What Does ‘Smart Curriculum Tools’ Mean?
As a School Committee, much like a Company Board, we have an obligation to push the administration to take prudent, fiscally sound, and smart actions that will help the school system meets its ultimate goals. One of the areas to do this relates to teaching tools. Generally I believe we should be proactively pushing the administration to adopt technology and resources that reduce teaching load as well as enable teachers to provide more tailored support to students. In specific, there are two ideas that I think we should be embracing that fit this objective
What I Would Advocate For:
Text Book Usage. SPS made the decision to buy text books for highschool math and, to my understanding, hasn't been fully utlizing them. Either we shouldn't have purchased the text books and preserved the financial resources, or we should make use of them to support in class teaching or allow teachers to reduce their time spent on curriculum development.

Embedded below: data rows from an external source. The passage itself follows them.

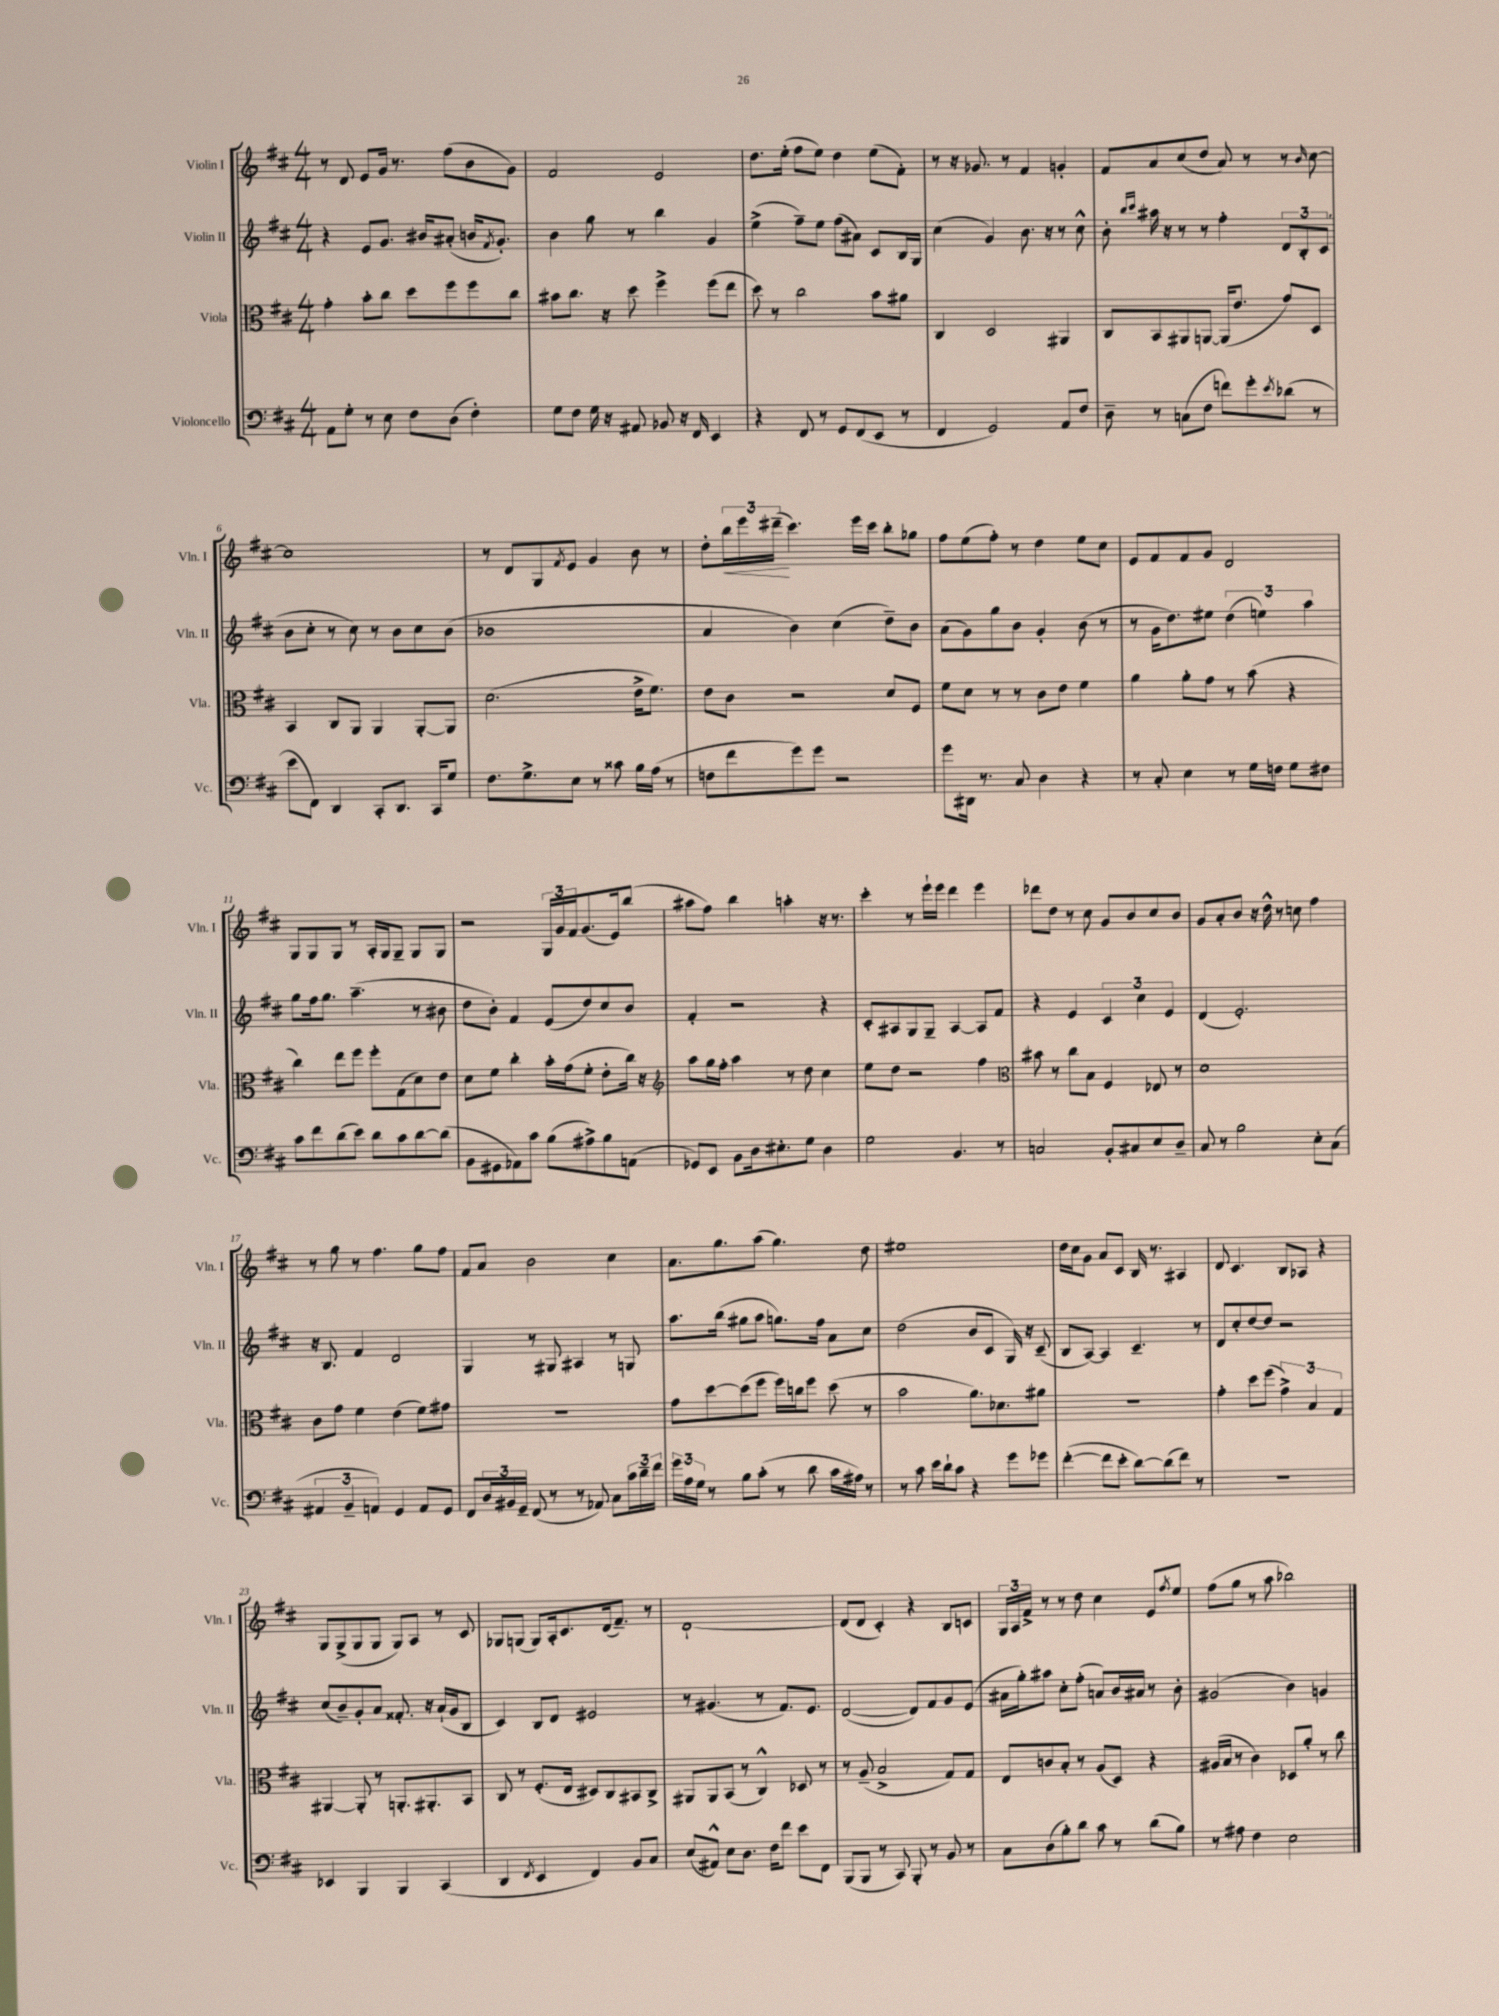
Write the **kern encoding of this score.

**kern	**kern	**kern	**kern
*staff4	*staff3	*staff2	*staff1
*clefF4	*clefC3	*clefG2	*clefG2
*k[f#c#]	*k[f#c#]	*k[f#c#]	*k[f#c#]
*M4/4	*M4/4	*M4/4	*M4/4
8AA\L	4g'\	4r	8r
8G'\J	.	.	8d/
8r	8b'\L	8e/L	8e/L
8E\	8cc#\J	8.g/J	16g/Jk
.	.	.	8.r
8F#\L	8dd\L	.	.
.	.	16b#/LK	.
(8D\J	8ff#\	(8a#'/J	(8ff#\L
4F#'\)	8ff#\	16b/LK	8b\
.	.	8qf#/	.
.	.	8.g'/J)	.
.	8cc#\J	.	8g\J)
=	=	=	=
8G\L	8b#\L	4b\	2f#/
8F#\J	8.cc#\J	.	.
16G\	.	8gg\	.
16r	16r	.	.
8AA#/	8dd\	8r	.
8BB-/	4ff#^\	4bb\	2e/
16r	.	.	.
16FF#/	.	.	.
4EE/	(8ff#\L	4g/	.
.	8ee\J	.	.
=	=	=	=
4r	8dd\)	(4ee^\	8.dd\L
.	8r	.	.
.	.	.	(16ee'\Jk
8FF#/	2cc#\	8ff#~\L)	8ff#\L
8r	.	8ee\J	8ee\J)
8GG/L	.	(8ff#\L	4dd\
(8FF#/	.	8a#\J)	.
8EE/J	8b\L	8c#/L	(8ee\L
8r	8a#\J	16B/L	8f#'\J)
.	.	16G/JJ	.
=	=	=	=
4FF#/	4C#/	(4cc#\	8r
.	.	.	16r
.	.	.	8.g-/
2GG/)	2D/	4g/)	.
.	.	.	8r
.	.	8.b\	4f#/
.	.	16r	.
8AA/L	4AA#/	8r	4g'/
8F#/J	.	8cc#^^\	.
=	=	=	=
8D~\	8C#/L	8b'\	8f#/L
.	.	16qqbb/LL	.
.	.	16qqccc#/JJ	.
8r	8BB/	16aa#\	8a/
.	.	16r	.
(8C\L	8AA#/	8r	(8cc#/
8F#\J	[8AA/J	8r	8dd/J
8f\L)	(16AA/]LK	4ff#'\	8a/)
.	8.e/J	.	.
8g'\	.	.	8r
8qe/	.	.	.
(8d-\J	8g/L)	12d/L	8r
.	.	12B'/	.
.	.	.	16qqb/
8r	8D/J	.	[8cc#\
.	.	(12c#/J	.
=	=	=	=
8e\L	4BB/	8b\L	1cc#]
8FF#\J)	.	8cc#'\J	.
4DD/	8C#/L	8r	.
.	8AA/J	8cc#\)	.
8CC#'/L	4AA/	8r	.
8.DD/J	.	8b\L	.
.	[8AA'/L	8cc#\	.
16CC#/LK	.	.	.
8G/J	8AA/]J	(8b\J	.
=	=	=	=
8.F#\L	(2.d\	1b-	8r
.	.	.	8d/L
8.G^\	.	.	.
.	.	.	8G/
.	.	.	8qf#/
8E\J	.	.	8e/J
8r	.	.	4g/
8c##\	.	.	.
16B\LL	16e^\LK	.	8b\
(16A\JJ	8.f#\J)	.	.
8r	.	.	8r
=	=	=	=
8F\L	8e\L	4a/	8dd'\L
8f#\	8c#\J	.	24bb\L
.	.	.	24eee\
.	.	.	(24ddd#~\JJ
8g\)	2r	4b\)	4.ccc#\)
8g\J	.	.	.
2r	.	(4cc#\	.
.	.	.	16eee\LL
.	.	.	16ccc#\JJ
.	8d/L	8dd~\L)	8bb'\L
.	8F#/J	8b\J	8gg-\J
=	=	=	=
8g\L	8f#\L	(8a\L	8ff#\L
16DD#\Jk	8d\J	8g\)	(8ee\
8.r	.	.	.
.	8r	8gg\	8ff#'\J)
8C#/	8r	8b\J	8r
4D\	8c#\L	4g'/	4dd\
.	8e\J	.	.
4r	4f#\	(8b\	8ee\L
.	.	8r	8cc#\J
=	=	=	=
8r	4a\	8r	8e/L
8C#'/	.	16g\LK	8f#/
.	.	8.dd\)	.
4E\	8a'\L	.	8f#/
.	8g\J	8ee#\J	8g/J
8r	8r	(6dd\	2d/
16G\LL	(8b\	.	.
.	.	6ee\)	.
16F\JJ	.	.	.
8G\L	4r	.	.
.	.	6aa\	.
8F#\J	.	.	.
=	=	=	=
8c#\L	4cc#\)	8gg\L	8G/L
8f#\	.	16ff#\k	8G/
.	.	8.gg\J	.
(8d\	8ee\L	.	8G/J
8e\J)	8ff#\J	(4.aa~\	8r
8d\L	8ff#'\L	.	16A'/LL
.	.	.	16G/J
8c#\	(8G\	.	8G~/J
[8d\	8d\)	8r	8G/L
(8d\]J	8e\J	8b#\	8G/J
=	=	=	=
8BB\L	8d\L	8dd\L	2r
8GG#\	8f#\J	8b'\J)	.
8AA-\)	4cc#'\	4f#/	.
8c#\J	.	.	.
(8B\L	16b'\LL	(8e/L	24G/LL
.	.	.	24g/
.	(16g\J	.	.
.	.	.	24f#/J
8A#^\)	8f#'\J	8dd/)	(8.g/
8B\	8e'\L	8cc#/	.
.	.	.	16e/k)
(8AA\J	16cc#\Jk)	8b/J	(8bb/J
.	16r	.	.
=	=	=	=
*	*clefG2	*	*
8GG-/L)	8aa\L	4f#'/	8aa#\L
8EE/J	16gg\L	.	8ff#\J)
.	16ff#'\JJ	.	.
8BB\L	4aa\	2r	4bb\
16D\k	.	.	.
8.E#'\	.	.	.
.	8r	.	4aa'\
8G\J	8dd\	.	.
4D\	4cc#\	4r	16r
.	.	.	8.r
=	=	=	=
2G\	8ee\L	8c#'/L	4ccc#'\
.	8dd\J	8A#/	.
.	2r	8G/	8r
.	.	8G~/J	16eee`\LL
.	.	.	16eee\JJ
4.BB/	.	[4A#/	4ddd\
.	4ff#\	8A#/]L	4eee\
8r	.	8f#/J	.
=	=	=	=
*	*clefC3	*	*
2C/	8b#\	4r	8ddd-\L
.	8r	.	8dd\J
.	8cc#\L	4e/	8r
.	8B\J	.	8cc#\
8BB'/L	4F#/	6c#/	8g/L
8C#/	.	.	8b/
.	.	6cc#\	.
8E/	8E-/	.	8cc#/
.	.	6e/	.
8D~/J	8r	.	8b/J
=	=	=	=
8C#/	1d	(4d/	8g/L
8r	.	.	8a'/
2B\	.	2.e'/)	8b/J
.	.	.	16r
.	.	.	16dd^^\
.	.	.	8r
.	.	.	8cc\
8E'\L	.	.	4ff#\
(8C#\J	.	.	.
=	=	=	=
6AA#/	8c#\L	16r	8r
.	.	8.B/	.
.	8g\J	.	8gg\
6BB~/	.	.	.
.	4f#\	4f#/	8r
6AA/)	.	.	.
.	.	.	4.ff#\
4GG/	(4e\	2d/	.
8AA/L	8f#\L)	.	8gg\L
8GG/J	8g#\J	.	8ff#\J
=	=	=	=
8FF#/L	1r	4G/	8f#/L
24D/L	.	.	8a/J
24BB#/	.	.	.
24GG~/JJ	.	.	.
(8FF#/	.	8r	2b\
8r	.	8G#/	.
8r	.	4A#/	.
8AA-/)	.	.	.
8C#\L	.	8r	4cc#\
24c#\L	.	8G/	.
24d~\	.	.	.
24f#\JJ	.	.	.
=	=	=	=
24g\LL	8g\L	8.aa\L	8.a\L
24A\	.	.	.
24G\JJ	.	.	.
8r	[8dd\	.	.
.	.	(16bb\Jk	8.gg\
8B\L	(8dd\]	8gg#\L	.
(8c#'\J	8ff#\J	8aa\J	(8aa\J
8r	16ff#\LL)	8.gg\L)	4.gg\)
.	16cc\J	.	.
8d\	8ff#\J	.	.
.	.	16ff#\Jk	.
16c#\LL	(8dd\	8a\L	.
16A#\JJ)	.	.	.
8r	8r	8cc#\J	8dd\
=	=	=	=
8r	2b\	(2dd\	1ee#
8c#\	.	.	.
16e\LL	.	.	.
16d`\J	.	.	.
8c#\J	.	.	.
4r	8.a\L)	8b/L	.
.	.	8c#/J	.
.	8.d-\	.	.
8g\L	.	16G/)	.
.	.	16r	.
8g-\J	8a#\J	(8c#~/	.
=	=	=	=
([4f#'\	1r	8B/L	16dd\LL
.	.	.	16cc#\J
.	.	[8A/J)	8g\J
8f#\]L	.	4A/]	8a/L
8e'\J	.	.	8c#/J
[8d\L)	.	4.c#~/	16B/
.	.	.	8.r
(8d\]	.	.	.
8f#\J)	.	.	4A#/
8r	.	8r	.
=	=	=	=
1r	4g'\	8d/L	8d/
.	.	8cc#'/	4.c#/
.	8dd\L	[8dd/	.
.	(8ff#\J	8dd/]J	.
.	6g^\)	2r	8B/L
.	.	.	8A-/J
.	6B/	.	.
.	.	.	4r
.	6G/	.	.
=	=	=	=
4EE-/	[4AA#/	(8cc#/L	8G/L
.	.	8b~/)	(8G^/
4BBB/	8AA#'/]	8g'/	8G/
.	8r	8a/J	8G/J
4BBB/	8.AA'/L	8.f##'/	8G/L)
.	.	.	8A/J
.	8.AA#'/	16r	.
(4CC#/	.	(16a`/LL	8r
.	.	16g/J	.
.	8BB/J	8B/J	8c#/
=	=	=	=
4DD/	8C#/	4c#/)	8G-/L
.	8r	.	(8G/J
8qFF#/	.	.	.
4EE/	(8.F#'/L	8B/L	8G/L)
.	.	8d/J	16A'/k
.	16E/Jk	.	8.c#/
4FF#/)	8D#/L)	2e#/	.
.	8C#/	.	(16d/k
.	.	.	8.f#~/J)
8BB/L	8BB#/	.	.
8C#/J	8C#^/J	.	8r
=	=	=	=
(8E/L	8AA#/L	8r	[1d`
8AA#^^/J)	8AA#/	(4.g#/	.
8E\L	(8BB/J	.	.
8.D\J	8r	.	.
.	4C#^^/)	8r	.
16F#\LK	.	.	.
8f#\J	.	8.f#/L)	.
8e\L	8D-/	.	.
.	.	8.e/J	.
8FF#\J	8r	.	.
=	=	=	=
(8BBB/L	8r	([2d/	(8d/]L
8BBB/J	(8A~/	.	8d/J
8r	2B^/	.	4c#'/)
8CC#/)	.	.	.
8BBB'/	.	8d/]L)	4r
8r	.	8f#/	.
8BB/	8G/L)	8g/	8B/L
8r	8G/J	(8e/J	8c/J
=	=	=	=
8C#\L	8E/L	16a#\LL	24G/LL
.	.	.	24A/
.	.	16gg'\J)	.
.	.	.	24f#^/JJ
(8D\	8c/	8aa#\J	8r
8B'\)	8B'/J	8cc#'\L	8r
8d\J	8r	(8ff#'\J	8dd\
8c#\	(8A/L	8a/L)	4cc#\
8r	8D/J)	16b/L	.
.	.	16a#/JJ	.
(8d\L	4r	8r	8e/L
.	.	.	8qff#/
8B\J)	.	8b'\	8ee/J
=	=	=	=
8r	(16A#/LL	(2g#/	(8ff#\L
.	16B/JJ	.	.
8A#\	8r	.	8gg\J
4F#\	4c#\)	.	8r
.	.	.	8aa\
2E\	8D-/L	4b\)	2bb-\)
.	8a'/J	.	.
.	8r	4g/	.
.	8cc#\	.	.
==	==	==	==
*-	*-	*-	*-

Technology Forward Tools. This topic intrigues me a lot. AI is disrupting many industries, incuding education. I spent time recently with a good friend who is a visiting professor at Harvard Business School to discuss his experience and the state of education in general. Harvard is piloting some very interesting AI ideas including a fully taught class by AI. It sounds wild, but the early results show the AI taught class outperformed the human instructed class. Now, I don't think we will be adopting AI led classes at our schools anytime soon, but the notion that we could introduce AI to help deliver more tailored support to students has a lot of merit. It fundamentally allows education to be delivered at the pace that each individual student needs, which we know is indredibly important to learning outcomes.
If there are tools out there, from text books, to cutting edge tehnologies, that our school can utilize to improve educational outcomes and potentially lower costs, then it is our responsibility to proactively consider their adoption. As a School Committee member, I would be an advocate for the consideration of smart curriculum tools. On the technology front, I see the value in these tools in my own business and in so many market areas. If we want to be a top school system in the state, I believe we have to lean into these concepts. That does not mean their integration is easy or without challenges, but it does mean not giving them thoughtful and proactive consideration is likely to our own detriment.